----- Task material -----
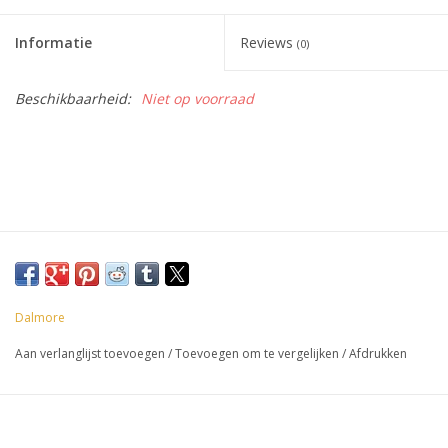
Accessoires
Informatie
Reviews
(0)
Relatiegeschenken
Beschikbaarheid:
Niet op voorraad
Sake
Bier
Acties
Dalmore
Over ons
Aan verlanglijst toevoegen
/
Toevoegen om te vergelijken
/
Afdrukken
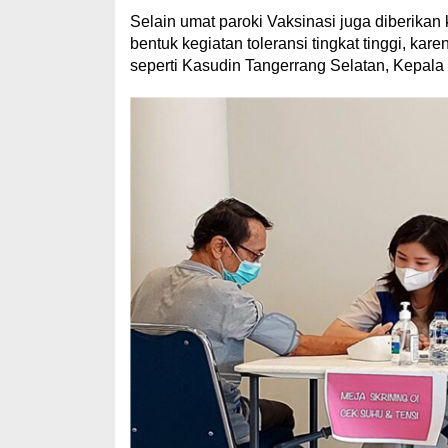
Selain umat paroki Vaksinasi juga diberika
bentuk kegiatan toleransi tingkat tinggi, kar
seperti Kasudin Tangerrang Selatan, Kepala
-----
> _Required work_:
Exact copy, pictures excluded: restate every record above word for word.

> _Reply_:
Accessoires
Informatie
Reviews
(0)
Relatiegeschenken
Beschikbaarheid:
Niet op voorraad
Sake
Bier
Acties
Dalmore
Over ons
Aan verlanglijst toevoegen
/
Toevoegen om te vergelijken
/
Afdrukken
Selain umat paroki Vaksinasi juga diberika
bentuk kegiatan toleransi tingkat tinggi, kar
seperti Kasudin Tangerrang Selatan, Kepala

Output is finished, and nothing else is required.